Definisi analisis frekuensi:

Analisis frekuensi adalah metode yang melibatkan studi dan analisis catatan masa lalu (data historis) peristiwa hidrologi untuk memprediksi probabilitas (peluang) kejadian di masa depan. Hal ini didasarkan pada asumsi bahwa data masa lalu merupakan indikasi masa depan.

Analisis frekuensi dilakukan untuk memperkirakan berbagai hal seperti variasi limpasan tahunan, frekuensi banjir, kekeringan, curah hujan, dll. Dengan kata lain, tujuan utama dari analisis frekuensi data hidrologi (katakanlah peristiwa banjir) adalah untuk menentukan interval pengulangan peristiwa hidrologi. dengan besaran tertentu.

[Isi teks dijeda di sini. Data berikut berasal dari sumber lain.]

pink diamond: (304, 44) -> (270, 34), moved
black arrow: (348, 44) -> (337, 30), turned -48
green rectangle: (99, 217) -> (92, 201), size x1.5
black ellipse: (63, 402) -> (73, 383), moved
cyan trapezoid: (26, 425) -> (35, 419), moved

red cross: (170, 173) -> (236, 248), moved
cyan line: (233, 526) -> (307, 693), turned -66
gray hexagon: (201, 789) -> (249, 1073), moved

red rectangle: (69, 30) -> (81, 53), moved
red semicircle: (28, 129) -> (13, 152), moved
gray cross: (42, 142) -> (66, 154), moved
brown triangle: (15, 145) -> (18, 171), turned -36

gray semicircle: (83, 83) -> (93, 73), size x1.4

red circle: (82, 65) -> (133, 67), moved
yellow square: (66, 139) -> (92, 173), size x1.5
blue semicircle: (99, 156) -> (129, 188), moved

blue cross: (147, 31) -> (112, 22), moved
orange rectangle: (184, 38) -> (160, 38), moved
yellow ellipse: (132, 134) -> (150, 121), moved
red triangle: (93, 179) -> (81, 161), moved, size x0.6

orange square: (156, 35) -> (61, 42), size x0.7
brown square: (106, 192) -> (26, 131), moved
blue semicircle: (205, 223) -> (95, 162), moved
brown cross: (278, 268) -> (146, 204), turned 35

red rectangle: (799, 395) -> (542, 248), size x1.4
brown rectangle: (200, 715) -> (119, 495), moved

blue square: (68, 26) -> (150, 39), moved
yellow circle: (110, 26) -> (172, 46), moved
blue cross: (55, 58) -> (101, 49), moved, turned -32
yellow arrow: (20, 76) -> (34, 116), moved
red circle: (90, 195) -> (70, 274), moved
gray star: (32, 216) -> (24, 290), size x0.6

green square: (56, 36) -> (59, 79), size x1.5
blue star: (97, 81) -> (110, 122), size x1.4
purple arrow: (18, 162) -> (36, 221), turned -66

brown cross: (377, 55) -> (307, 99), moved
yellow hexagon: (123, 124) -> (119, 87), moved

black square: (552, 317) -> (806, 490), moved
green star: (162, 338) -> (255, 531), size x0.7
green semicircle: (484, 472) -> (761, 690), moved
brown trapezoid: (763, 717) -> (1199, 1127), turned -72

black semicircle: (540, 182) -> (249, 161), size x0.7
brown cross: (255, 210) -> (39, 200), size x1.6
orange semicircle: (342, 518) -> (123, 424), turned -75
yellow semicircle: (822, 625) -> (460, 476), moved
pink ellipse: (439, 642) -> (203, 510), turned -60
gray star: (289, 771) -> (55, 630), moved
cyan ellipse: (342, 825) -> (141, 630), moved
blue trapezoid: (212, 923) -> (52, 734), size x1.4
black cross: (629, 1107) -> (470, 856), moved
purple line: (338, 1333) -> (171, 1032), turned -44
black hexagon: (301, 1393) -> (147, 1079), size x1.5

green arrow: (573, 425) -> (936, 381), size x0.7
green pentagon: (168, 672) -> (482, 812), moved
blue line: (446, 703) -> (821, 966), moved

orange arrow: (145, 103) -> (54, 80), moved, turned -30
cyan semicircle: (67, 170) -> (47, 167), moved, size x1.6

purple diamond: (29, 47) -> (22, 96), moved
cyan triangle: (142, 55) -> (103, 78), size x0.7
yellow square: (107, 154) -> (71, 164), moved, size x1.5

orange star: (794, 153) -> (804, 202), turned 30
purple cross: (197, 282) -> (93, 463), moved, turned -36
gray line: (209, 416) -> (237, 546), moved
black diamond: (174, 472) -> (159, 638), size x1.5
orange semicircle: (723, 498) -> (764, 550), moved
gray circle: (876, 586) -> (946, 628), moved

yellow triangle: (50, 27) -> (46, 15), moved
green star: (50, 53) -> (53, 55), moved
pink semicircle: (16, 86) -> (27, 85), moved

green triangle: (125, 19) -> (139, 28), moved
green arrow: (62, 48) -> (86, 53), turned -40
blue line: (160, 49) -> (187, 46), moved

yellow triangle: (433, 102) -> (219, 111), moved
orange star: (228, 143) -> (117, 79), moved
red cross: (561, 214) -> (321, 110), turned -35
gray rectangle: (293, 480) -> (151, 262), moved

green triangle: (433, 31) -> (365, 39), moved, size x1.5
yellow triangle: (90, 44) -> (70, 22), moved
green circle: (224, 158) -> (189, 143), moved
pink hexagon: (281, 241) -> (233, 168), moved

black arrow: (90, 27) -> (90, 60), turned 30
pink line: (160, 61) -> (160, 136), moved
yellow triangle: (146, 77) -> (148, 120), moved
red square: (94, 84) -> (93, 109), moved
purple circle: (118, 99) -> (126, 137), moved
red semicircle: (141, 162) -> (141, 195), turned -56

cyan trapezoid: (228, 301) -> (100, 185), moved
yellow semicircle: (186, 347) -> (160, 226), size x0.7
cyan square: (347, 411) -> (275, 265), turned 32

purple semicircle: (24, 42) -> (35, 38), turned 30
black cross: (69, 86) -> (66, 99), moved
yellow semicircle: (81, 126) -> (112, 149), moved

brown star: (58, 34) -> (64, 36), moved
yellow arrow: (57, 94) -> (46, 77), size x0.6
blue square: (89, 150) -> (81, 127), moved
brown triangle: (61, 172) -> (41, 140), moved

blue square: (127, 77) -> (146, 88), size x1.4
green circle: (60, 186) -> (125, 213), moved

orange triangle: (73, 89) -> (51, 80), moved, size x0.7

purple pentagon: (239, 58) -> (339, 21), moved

Untuk analisis semacam itu, yang disebut kurva probabilitas telah digunakan. Mengingat data yang diamati (misalnya debit maksimum untuk memperkirakan banjir maksimum, debit tahunan rata-rata untuk variasi tahunan, dll.) tugasnya adalah menemukan kurva teoretis yang koordinatnya akan bertepatan dengan yang diamati. Kesepakatan yang baik antara kurva teoretis dengan kurva empiris memastikan bahwa ekstrapolasi dapat dilakukan dengan benar.

Ketika catatan banjir sungai dengan panjang dan keandalan yang cukup tersedia, mereka dapat menghasilkan perkiraan yang memuaskan. Keakuratan perkiraan berkurang dengan tingkat ekstrapolasi. Beberapa orang berpendapat bahwa ekstrapolasi hanya dapat dilakukan hingga dua kali lipat periode data yang tersedia. Misalnya, untuk mendapatkan banjir 100 tahun diperlukan catatan 50 tahun. Namun, kekurangan data yang terekam mengharuskan penggunaan data jangka pendek untuk memprediksi banjir 1000 dan 10.000 tahun juga.

Analisis frekuensi adalah metode yang melibatkan analisis statistik dari data yang direkam untuk memperkirakan besaran banjir pada frekuensi tertentu. Oleh karena itu, diperlukan pengetahuan statistik untuk secara jelas menghargai metode analisis frekuensi.